Holding his side, Elric approached the nearest dragon, speaking to her softly. Both dragons were already saddled with the pulsing Phoorn skeffla'a, a kind of membrane which bonded with the dragon above its shoulder blades, giving it the ability to travel between the realms. The skeffla'a was one of the strangest productions of Melnibonean alchemical husbandry and one of the oldest.
Their names were simple, like most names given to them by men-Blacksnout and Whitesnout. Their names for themselves were long, complicated and utterly unpronounceable, detailing ancestry and where they had journeyed.
Elric turned to me. "The dragons will take us to Gaynor. You know how to ride?"
I knew. As I now knew most things connected with my dop-pelganger.
"He's still in this world. Or at least certain aspects of him are. He could have exhausted himself and no longer have the power to travel the moonbeam roads. Whatever the reasons, the dragons can take us to him."
"To Morn," said Oona. "It must be Morn. Does he still have the Grail?"
"It's not something we'll know until we catch up with him ..." Elric's voice trailed away as he was overcome with pain. Yet he seemed slightly stronger than a few minutes earlier. I asked him how badly he had been shot and he looked at me in surprise. "Klosterheim shot to kill. And I am not dead."
"I should also have died from Klosterheim's gun," I told him. "The wounds were very evident. I lost an enormous amount of blood. But the wound has now almost vanished!"
"The Grail," said Elric. "We've been exposed to the Grail and haven't known it. So it is either on Gaynor's person or hidden somewhere back there."

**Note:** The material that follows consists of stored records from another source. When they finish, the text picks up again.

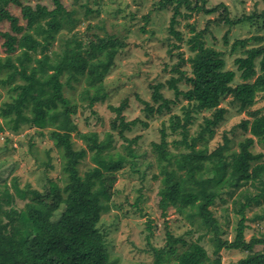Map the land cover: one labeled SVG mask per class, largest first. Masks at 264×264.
Masks as SVG:
<instances>
[{
  "label": "trees",
  "instance_id": "1",
  "mask_svg": "<svg viewBox=\"0 0 264 264\" xmlns=\"http://www.w3.org/2000/svg\"><path fill=\"white\" fill-rule=\"evenodd\" d=\"M192 0H161L159 9L174 6L170 29L179 38L181 33L174 28L177 17H190L194 12L213 14L222 4L206 7ZM55 8L38 3L34 6L23 4L20 0H0V38L4 39L7 55L0 56V85L8 86L10 100L0 106V131L6 128L16 133L24 127L34 128L42 133L49 129L55 148L47 151L49 168H54L53 150L62 157L61 176L58 180L47 177L42 188L32 187L31 183L20 186L17 177L11 183L13 192L10 199L4 188L0 191V264H108L110 257L105 235L98 228L102 212L109 209L108 201L113 194L117 172L124 167L128 156L120 152L100 151L91 156L95 163L91 169H98L101 174L86 178L80 165L86 159L88 150L77 148L72 131L77 127L73 115L78 104L66 94V87H73L72 81L83 77L99 80L112 65L119 48L123 46L117 38L108 35H96L97 42H91V56L83 54V42L76 38L64 41V49L55 51L56 57L49 51L56 35L72 12L62 0H53ZM14 3L22 8L26 25L19 24L17 16L8 6ZM190 12H182V8ZM227 10V9H226ZM91 12V10H89ZM250 19V18H246ZM11 24V32L3 31L4 21ZM233 20L229 15L215 19L217 24L229 26L243 22ZM264 24V23H263ZM264 28V25H263ZM194 29V27H193ZM206 30L199 31L193 37V49L200 52L194 60L193 76H188L180 68L185 61L180 54L174 71L177 77L168 80L175 99L167 98L160 91L162 83L154 86V100L157 106L146 102L145 111L162 113L171 110V104L184 96L188 100L184 117L174 115V129L182 127L181 144L189 146L188 151L173 152L164 138L153 142L160 165L161 187L159 206L163 215L174 208L196 229L187 234L199 232L197 240L187 241L183 236H176L167 231V245L164 248L151 246L154 253L153 264H223L219 254L224 249L246 251L248 254L236 264H264V238L253 237L247 241L246 210L264 203V152L255 153L252 147L256 140L264 146V110L249 111L252 119H243L240 126L251 136L240 142L239 151L229 153V139L209 152L208 147H199L200 140L207 139L206 133L214 134V126L224 118L225 108L220 107L221 100L232 96L242 108H251L259 98L264 97V43L247 50V57L238 58L239 70H242V83L235 84L236 71L226 70L225 61L219 52L206 47L203 36ZM264 40V34L255 37ZM226 42H228L226 36ZM249 39L237 40L234 48L245 46ZM175 46L178 47L177 44ZM18 52L17 54H14ZM260 57V72L255 69V60ZM252 82L248 79L255 76ZM186 80L191 87L182 90L179 82ZM126 104L116 107L120 121L119 135L128 142L125 144L129 155L134 154L133 144L137 137L129 138L125 131L132 128L133 122H125L120 116ZM192 109H215L212 118H206L200 134L191 141L188 139L187 125L193 119ZM118 118V117H117ZM147 125V123H144ZM62 183V185H61ZM256 187V193L243 194L245 201H240L236 213L241 217L237 235L233 241L221 238L224 233L211 206L217 199H224L225 189L238 190L246 185ZM31 206L36 212L35 220L28 217L27 210L18 203ZM238 201L236 200V203ZM215 245L211 258L207 248L201 244L205 236ZM151 236H148L150 241ZM185 246L171 262V256L178 251L177 246ZM262 245L261 250L254 248Z\"/></svg>",
  "mask_w": 264,
  "mask_h": 264
},
{
  "label": "rangeland",
  "instance_id": "2",
  "mask_svg": "<svg viewBox=\"0 0 264 264\" xmlns=\"http://www.w3.org/2000/svg\"><path fill=\"white\" fill-rule=\"evenodd\" d=\"M23 4L35 7L41 3L48 9L55 8L53 0H20ZM161 0H62L63 4L72 12L71 19L57 33L50 52L54 57L55 51H62L64 41L76 38L83 42V54L91 56L93 49L91 42H97L96 35L101 37L111 35L117 38L123 46L119 48L112 65L105 73L104 78L91 80L83 77L72 81L73 87H66L65 91L77 104L78 109L73 115L77 127L72 131L73 140L77 148H86L88 155L80 165L86 178L101 174L95 166L91 156L100 151L120 152L128 156L124 167L117 172V180L113 186V194L108 201L109 209L102 212L98 228L105 235L110 260L108 264H153L154 253L151 246L164 248L167 245V231L176 236H183L187 241L197 240L199 232L187 234L190 229H196L185 218L170 208L163 215L159 206L161 187L160 165L157 153L152 143L160 142L165 138L168 148L173 152H184L190 148L179 141L183 138L182 127L174 129L176 118H181L187 112L188 100L181 96L177 102L171 104V110L162 113L145 111L146 102L157 106L154 100L156 84L162 83L160 91L170 99H175L173 89L169 88L168 80L178 74L174 71L178 64L180 54L185 61L180 68L188 76H193L194 60L199 54L193 49V37L199 31L206 30L203 36L207 48L219 52L225 61L226 70L236 71L234 83H242V70H239L237 59L247 57V50L260 46L262 39L255 37L264 34V0H206V7L211 8L222 4L213 14L194 12L190 17L178 16L174 28L178 30L182 39H179L170 29L174 6L159 9ZM193 3L196 0H192ZM204 4L201 0L199 4ZM9 11L18 17L19 24L26 25L22 8L14 3L8 6ZM227 9V10H226ZM91 10V12H89ZM182 12H190L182 8ZM229 15L233 20L245 19L241 23L229 26L217 24L214 20ZM246 18H250L249 20ZM194 27V29H193ZM3 31L11 32L10 22L1 24ZM226 36L228 42H226ZM249 39L245 46L234 48L237 40ZM0 38V56L8 53ZM175 44L178 45L175 46ZM18 52L14 53L17 54ZM260 57L255 60V69L260 72ZM256 75L247 81L252 82ZM182 90L191 87L185 79L179 82ZM10 100L8 86L0 85V106ZM120 116L125 122H133L132 128L125 131L129 138L137 137L133 144L134 154H128L125 144H128L119 135L120 118L115 109L122 104ZM220 107L225 108L224 118L214 126V134L198 142L199 147H208L209 152L223 144L226 137L229 139V153L239 151L240 142L251 134L241 126L243 119H252L250 110L262 108L264 110V97L259 98L256 105L251 108H242L227 96L221 100ZM215 109H192L193 119L187 125L188 139L196 138L202 130L205 119L212 118ZM118 117V118H117ZM4 119L0 116V123ZM144 123H147L145 125ZM252 147L255 153L264 152V146L258 142ZM55 145L49 129L44 133L34 128L24 127L14 133L10 129L0 131V191L2 188L9 199L14 189L11 183L17 177L20 186L31 183L32 187L42 188L47 177L58 180L61 176L62 157L59 151L53 150L54 168H49L48 150ZM62 185V183H61ZM229 193L223 194L224 199H217L211 209L219 220L224 233L221 238L233 241L237 235L238 223L241 217L235 208L240 201H245L243 194L256 193V187L246 185L241 189H225ZM236 200L238 201L236 203ZM18 203L27 210L28 217L35 220L36 212L31 206L25 205L18 199ZM247 228L245 239L253 237L264 238V203L252 206L246 210ZM151 236L148 241V236ZM210 235L201 240L211 258L217 255L216 248L209 239ZM177 252L171 256V262L185 246L178 245ZM262 245L254 248L261 250ZM223 264H236L248 253L241 250L222 249L219 253Z\"/></svg>",
  "mask_w": 264,
  "mask_h": 264
}]
</instances>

Hess's face emerged from the doorway. He ordered his men to stop shooting. His face bore an expression of sincerity, of urgency.
"I must talk to you," he said. "I must know what all this means. What kind of heroes are you? The heroes of Alfheim? Have we conjured our ancient legendary Teutonic world back in all its might and glory? Thor? Odin? Are you-?"
The dragons had impressed him.
"I regret, Your Excellency," I said, "that these are dragons of oriental origin. They are Levantine dragons. From the wrong side of the Mediterranean."